----- Exercise data -----

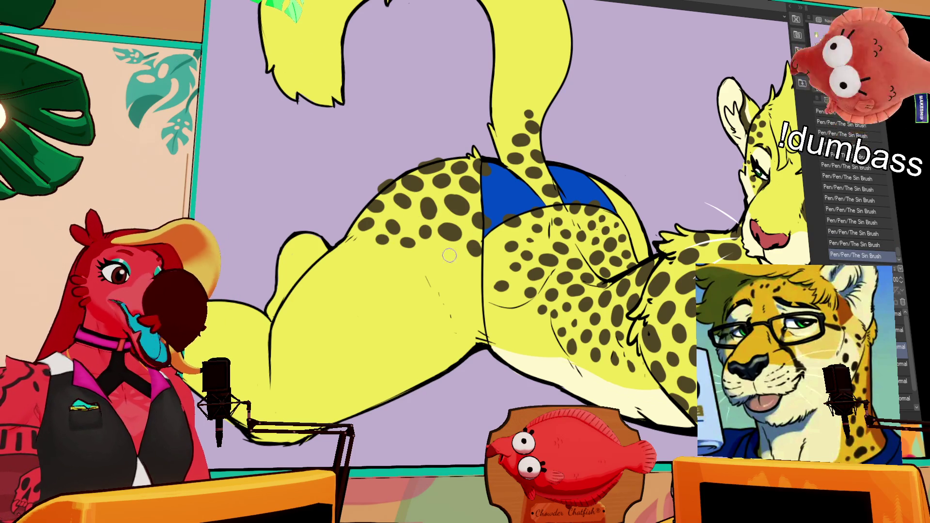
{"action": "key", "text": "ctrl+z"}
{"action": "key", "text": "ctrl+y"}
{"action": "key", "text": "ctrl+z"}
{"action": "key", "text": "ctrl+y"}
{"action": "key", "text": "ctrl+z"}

-----

- Aim of the task:
Transcribe every line of the data exactly. No pictures go in the copy.

- Response below:
{"action": "key", "text": "ctrl+z"}
{"action": "key", "text": "ctrl+y"}
{"action": "key", "text": "ctrl+z"}
{"action": "key", "text": "ctrl+y"}
{"action": "key", "text": "ctrl+z"}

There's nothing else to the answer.